ロシア ウクライナ南部ヘルソン州で支配を既成事実化する動き

ロシアが掌握したと主張するウクライナ南部のヘルソン州では、親ロシア派勢力がプーチン大統領に編入を求める考えを表明し、支配の既成事実化を進めようとしています。
一方、ロシア軍の激しい攻撃が続く東部マリウポリでは、ウクライナ側が負傷兵とロシア側の捕虜との交換を提案し、兵士の解放に向けた交渉が行われているものと見られます。

ロシアが掌握したと主張するウクライナ南部のヘルソン州では11日、親ロシア派勢力の幹部が記者会見を開き、今後、プーチン大統領にヘルソン州を編入するよう要請するとして、住民投票を経ずに編入を進めるための法的な枠組みを年内に整える考えを明らかにしました。

ロシア大統領府のペスコフ報道官は「ロシアの一部になるかどうかは、ヘルソンの住民が決めることだ」と述べました。

これに対し、ウクライナのポドリャク大統領府顧問は「何を言おうとも、ウクライナ軍はヘルソンを解放する」とツイッターに投稿し、ロシア側による支配の既成事実化に警戒感を示しました。

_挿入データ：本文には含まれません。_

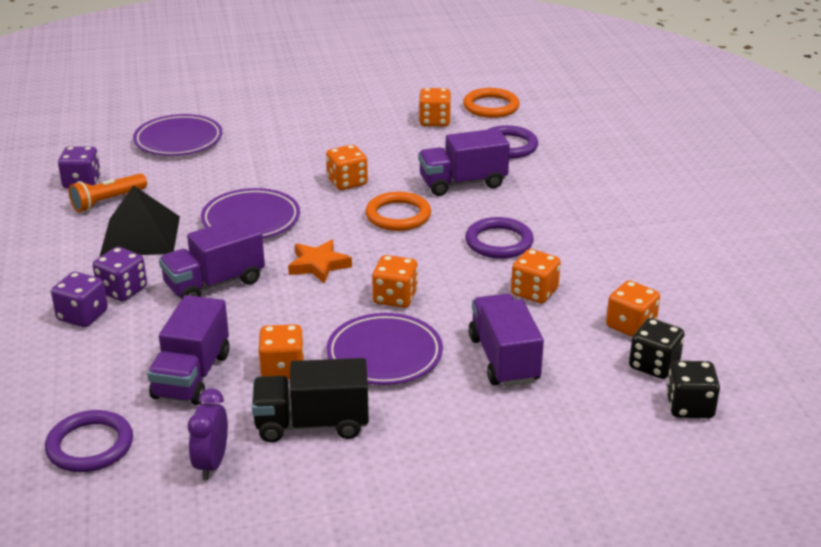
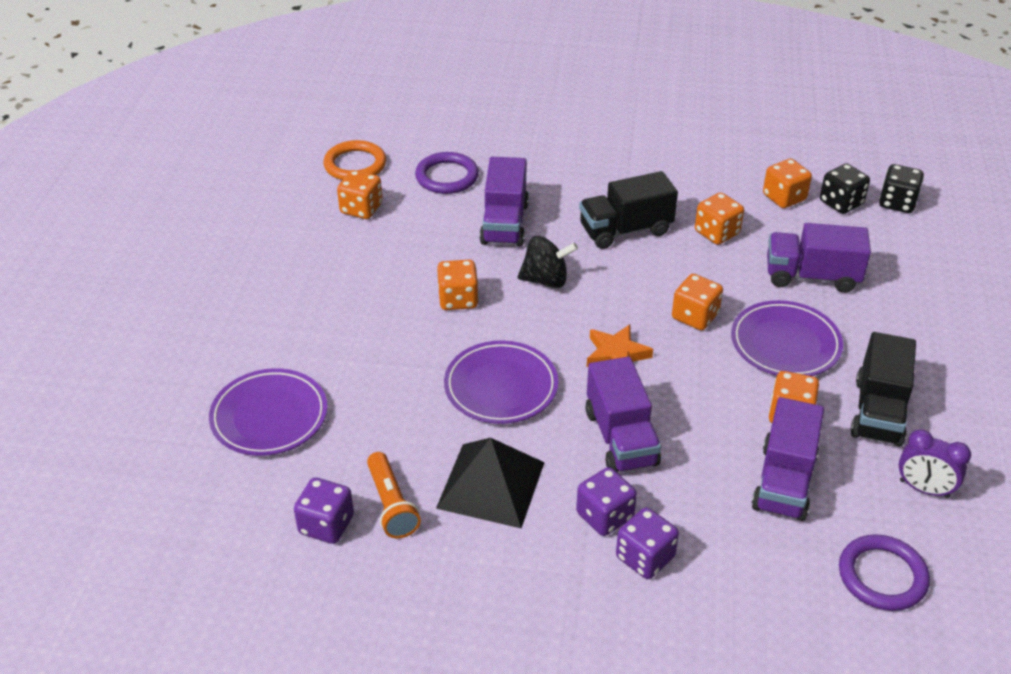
camera: 70 degrees left, 10 degrees up
purple truck [147,295,229,405] -> purple truck turned 75 degrees clockwise [752,397,824,521]
orange ring [365,192,431,231] -> black spinning top [518,236,578,288]
purple ring [465,217,534,259] -> black truck [579,171,678,249]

また、ロシア国防省は11日、ウクライナ各地の指揮所や弾薬庫などの施設407か所をミサイルなどで破壊したほか、東部のハルキウ州やルハンシク州などで無人機を撃墜したと発表しました。

ただ、ハルキウ州ではウクライナ軍が10日、4つの集落を奪還したと発表するなど、押し戻す動きも見られます。

こうした中、東部ドネツク州のマリウポリで製鉄所を拠点に戦闘を続けているウクライナの「アゾフ大隊」は11日「製鉄所ではこの24時間で38回の空爆があった」とSNSに投稿し、ロシア軍の激しい攻撃を受けているとしています。

ウクライナ 重傷兵士の避難でロシア側と交渉か

マリウポリの部隊について、ウクライナのベレシチュク副首相は「重傷を負った兵士を避難させる代わりに、ロシアの捕虜を引き渡すことを提案した」と明らかにし、兵士の解放に向けロシア側と交渉が行われているものと見られます。